Ao narrar estas anedotas familiares, Marcelo não utiliza um tom julgamental ou acusatório, mas defensivo, em primeira pessoa, de compreensão aberta das hipocrisias sexistas legitimadas por uma sociedade machista e classista. E, não por acaso, imediatamente em seguida, ele apresenta-nos aos seus parceiros virtuais em aplicativos eletrônicos para obtenção de sexo fugaz: um dos rapazes é podólatra; outro urina nele com relativa freqüência; um terceiro introduz-lhe componentes cibernéticos no ânus; um quarto ilude-se com os seus gemidos histriônicos durante a transa; um quinto ejacula em seu rosto, numa alusão litúrgica ao poeta romântico alemão Novalis, que viveu entre 1772 e 1801, numa obsessão intensificada pela busca da rosa azul do título. Se, no século XVIII, esta busca tendia a ser infecunda para Novalis, hoje, flores de quaisquer cores, por mais artificiais que pareçam, podem ser encontradas facilmente em qualquer supermercado de esquina. As utopias perderam o sentido na contemporaneidade? Essa talvez seja a questão mais elementar deste filme-ensaio primoroso, que defende a sexualização como traço elementar do cotidiano saudável. Mesmo para quem tem AIDS, inclusive: a saúde defendida pelo filme é de outra esfera, transcendental, holística.
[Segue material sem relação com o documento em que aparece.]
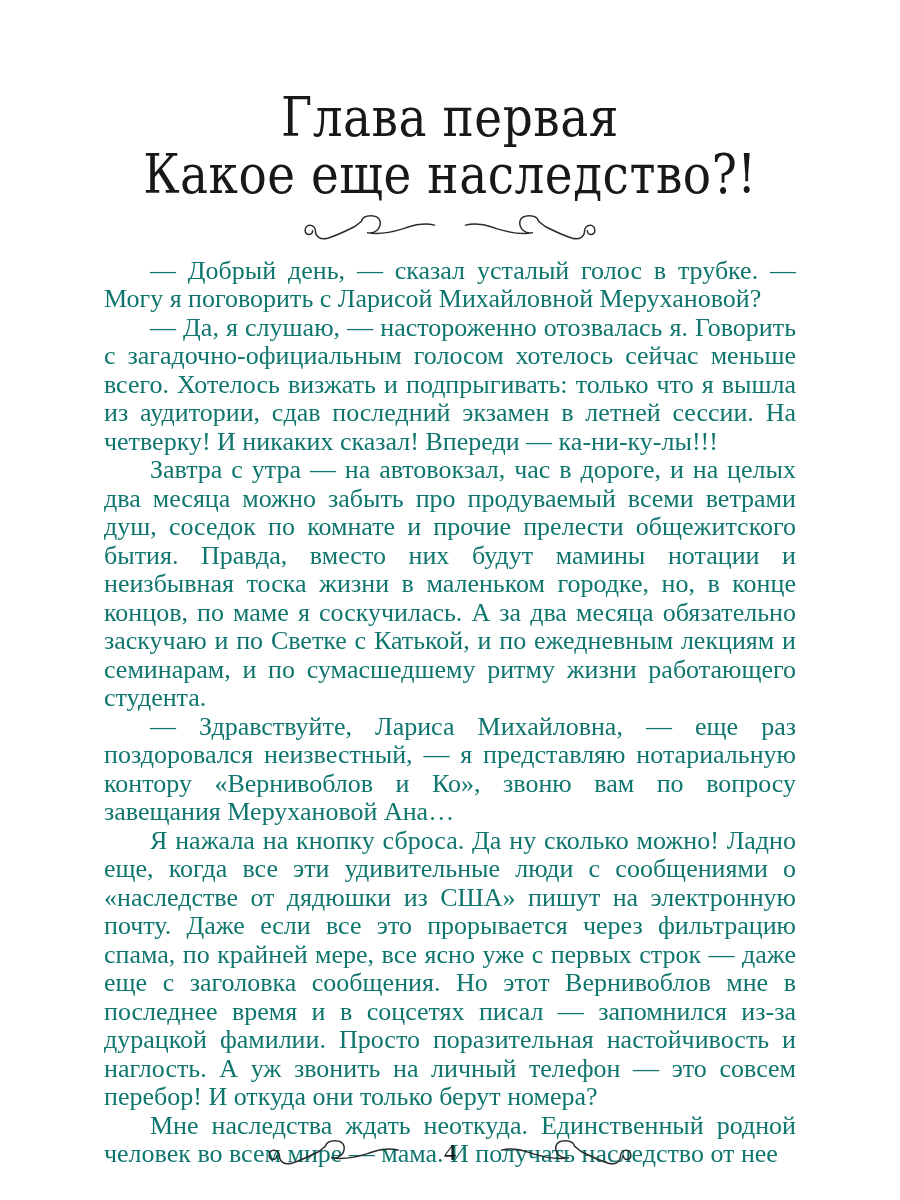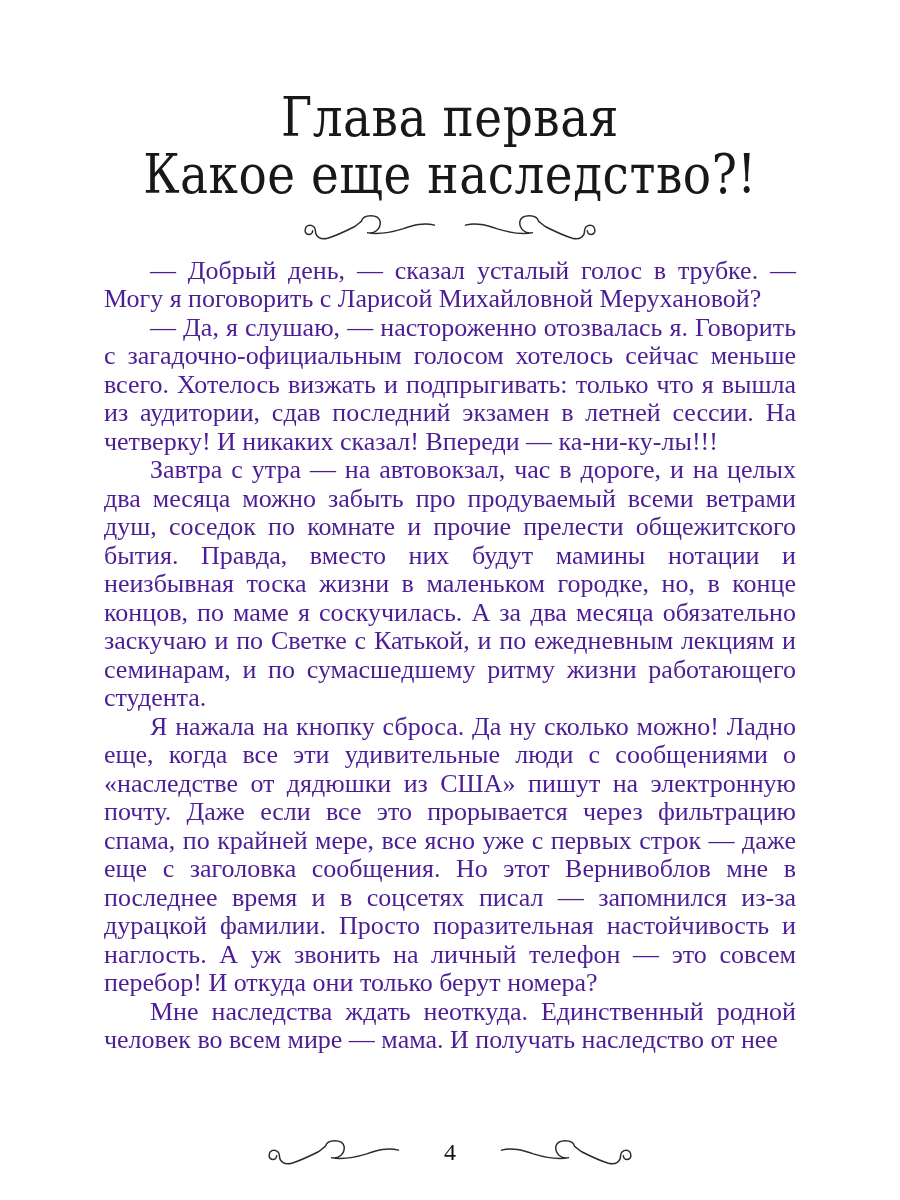--- a/index.html
+++ b/index.html
@@ -46,7 +46,7 @@
     line-height: 28.5px;
     text-align: justify;
     text-justify: inter-word;
-    color: #4c1d95;
+    color: #0f766e;
   }
   .body-text p {
     margin: 0;

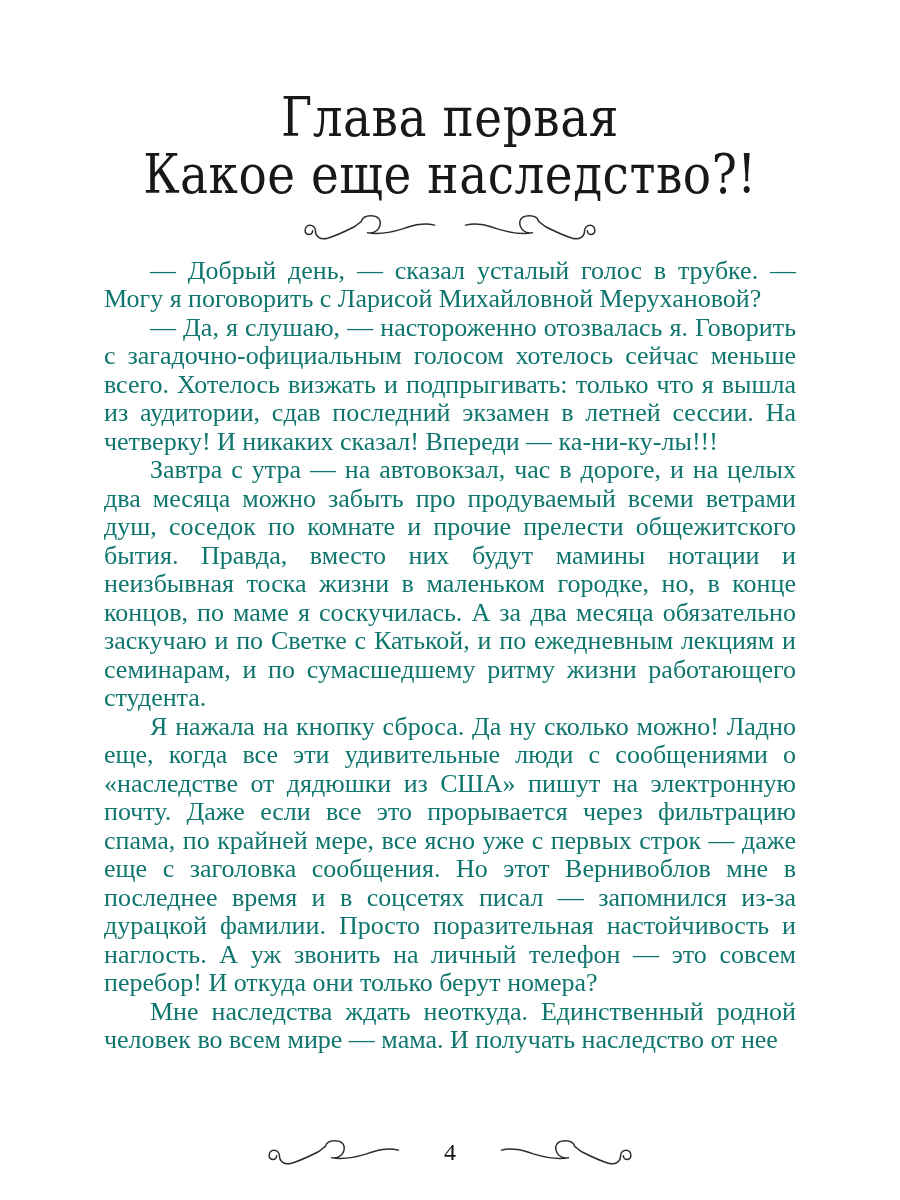--- a/index.html
+++ b/index.html
@@ -95,6 +95,7 @@
     <p>— Добрый день, — сказал усталый голос в трубке. — Могу я поговорить с Ларисой Михайловной Мерухановой?</p>
     <p>— Да, я слушаю, — настороженно отозвалась я. Говорить с загадочно-официальным голосом хотелось сейчас меньше всего. Хотелось визжать и подпрыгивать: только что я вышла из аудитории, сдав последний экзамен в летней сессии. На четверку! И никаких сказал! Впереди — ка-ни-ку-лы!!!</p>
     <p>Завтра с утра — на автовокзал, час в дороге, и на целых два месяца можно забыть про продуваемый всеми ветрами душ, соседок по комнате и прочие прелести общежитского бытия. Правда, вместо них будут мамины нотации и неизбывная то­ска жизни в маленьком городке, но, в конце концов, по маме я соскучилась. А за два месяца обязательно заскучаю и по Светке с Катькой, и по ежедневным лекциям и семинарам, и по сумас­шедшему ритму жизни работающего студента.</p>
+    <p>— Здравствуйте, Лариса Михайловна, — еще раз поздоро­вался неизвестный, — я представляю нотариальную контору «Вернивоблов и Ко», звоню вам по вопросу завещания Меру­хановой Ана…</p>
     <p>Я нажала на кнопку сброса. Да ну сколько можно! Ладно еще, когда все эти удивительные люди с сообщениями о «наследстве от дядюшки из США» пишут на электронную почту. Даже если все это прорывается через фильтрацию спама, по крайней мере, все ясно уже с первых строк — даже еще с заголовка сообщения. Но этот Вернивоблов мне в последнее время и в соцсетях писал — запомнился из-за дурацкой фамилии. Просто поразительная настойчивость и наглость. А уж звонить на личный телефон — это совсем перебор! И откуда они только берут номера?</p>
     <p>Мне наследства ждать неоткуда. Единственный родной человек во всем мире — мама. И получать наследство от нее</p>
   </div>

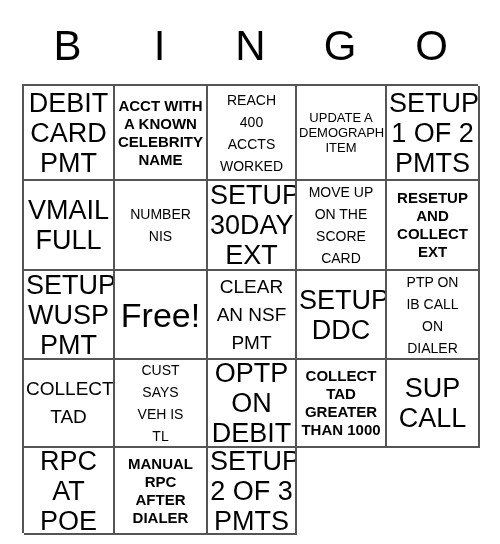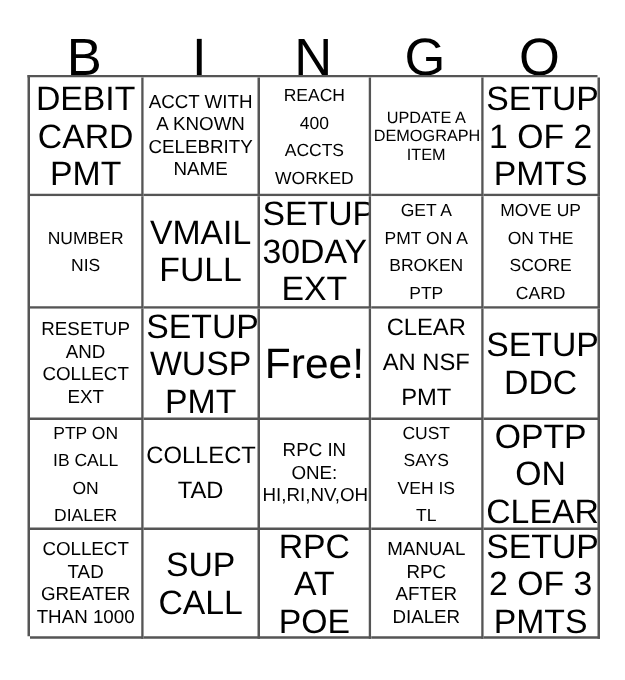--- a/index.html
+++ b/index.html
@@ -50,7 +50,7 @@
   .grid {
     position: absolute;
     left: 22px;
-    top: 60px;
+    top: 84px;
     width: 456px;
     height: 449px;
     box-sizing: border-box;

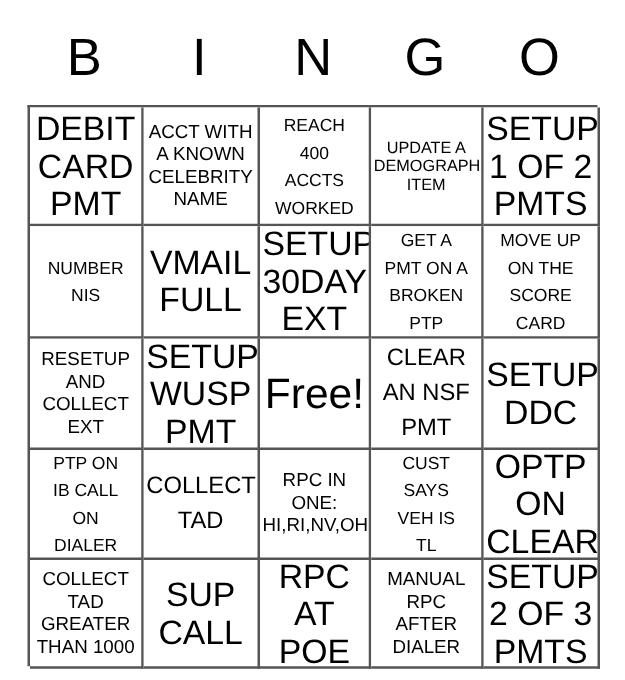--- a/index.html
+++ b/index.html
@@ -83,7 +83,7 @@
   .sz-xl span { font-size: 27px; line-height: 30px; }
   .sz-lg span { font-size: 19px; line-height: 28px; }
   .sz-md span { font-size: 14px; line-height: 22px; }
-  .sz-sm span { font-size: 15px; line-height: 18px; }
+  .sz-sm span { font-size: 15px; line-height: 18px; font-weight: bold; }
   .sz-xs span { font-size: 13px; line-height: 15px; }
   .sz-free span { font-size: 34px; line-height: 38px; }
 </style>

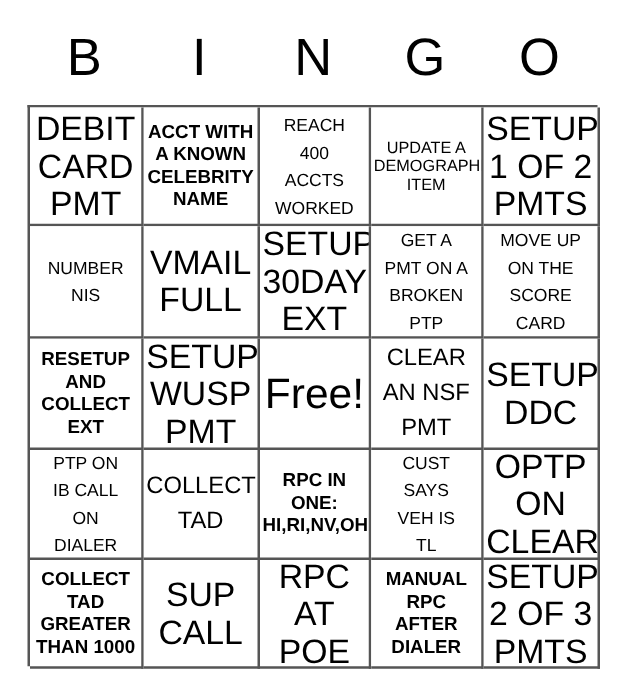--- a/index.html
+++ b/index.html
@@ -142,12 +142,6 @@
 EXT</span>
       </div>
       <div class="cell sz-md">
-        <span>GET A
-PMT ON A
-BROKEN
-PTP</span>
-      </div>
-      <div class="cell sz-md">
         <span>MOVE UP
 ON THE
 SCORE

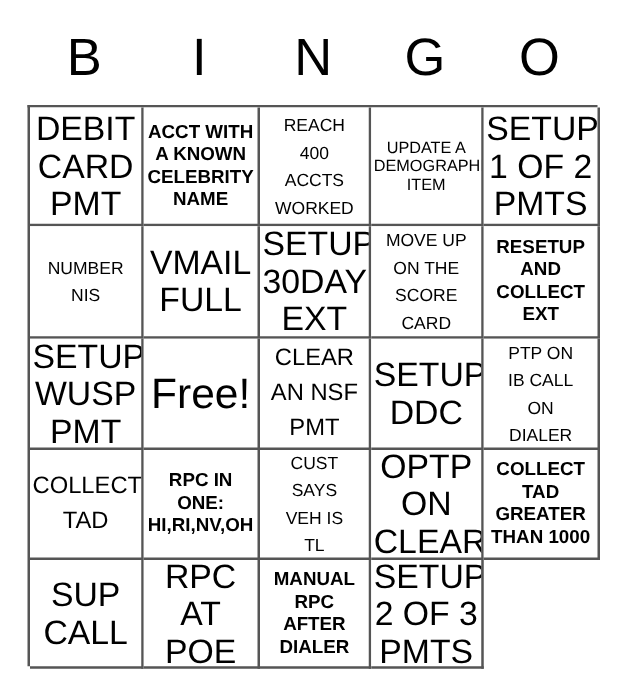--- a/index.html
+++ b/index.html
@@ -128,13 +128,13 @@
 1 OF 2
 PMTS</span>
       </div>
+      <div class="cell sz-xl">
+        <span>VMAIL
+FULL</span>
+      </div>
       <div class="cell sz-md">
         <span>NUMBER
 NIS</span>
-      </div>
-      <div class="cell sz-xl">
-        <span>VMAIL
-FULL</span>
       </div>
       <div class="cell sz-xl">
         <span>SETUP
Alegando ser uma reencarnação contemporânea de Novalis, Marcelo Diorio interage com impressionante desenvoltura com os diretores/entrevistadores do filme, irritando-se quando perguntam-lhe “o que ele faz” – ao que ele responde que a sua imponência reside justamente em “ser inútil” – e participando de reconstituições surrealistas de sua vida, como o funeral de seu irmão-amante e a reprodução de lampejos comemorativos da infância na pomada verde espalhada em seu rosto. Um filme belíssimo e mui criativo em sua sensibilidade eminentemente política, que incomoda sobremaneira os apoiadores bolsonaristas, que clamarão por seu boicote tão logo saibam de sua existência e conteúdo. Por isso, é mister ver e difundir esta jóia da Sétima Arte o quanto antes: um dos melhores e mais eloqüentes filmes de 2019!

Em meio às suas falas repletas de vigor e erotismo, Marcelo eventualmente pede para quedar em silêncio ou oferece café à equipe técnica do filme. É um homem real, que precisa lidar com cuidados muito específicos, em razão da imunodeficiência que o aflige. Por mais ousado que o filme seja desde o primeiro instante, Marcelo reclama que ele tende a ficar “careta” e, recitando poemas da gloriosa Hilda Hist (1930-2004), oferta seu ânus ao foco intenso mais uma vez e traça paralelismos entre esta parte socialmente obnubilada do corpo e a existência de Deus: “Deus é nosso cu, onde todos nós perdemo-nos”, apregoa ele, num dos momentos conclusivos do filme. Obrigatório enquanto petardo vivo de suma resistência!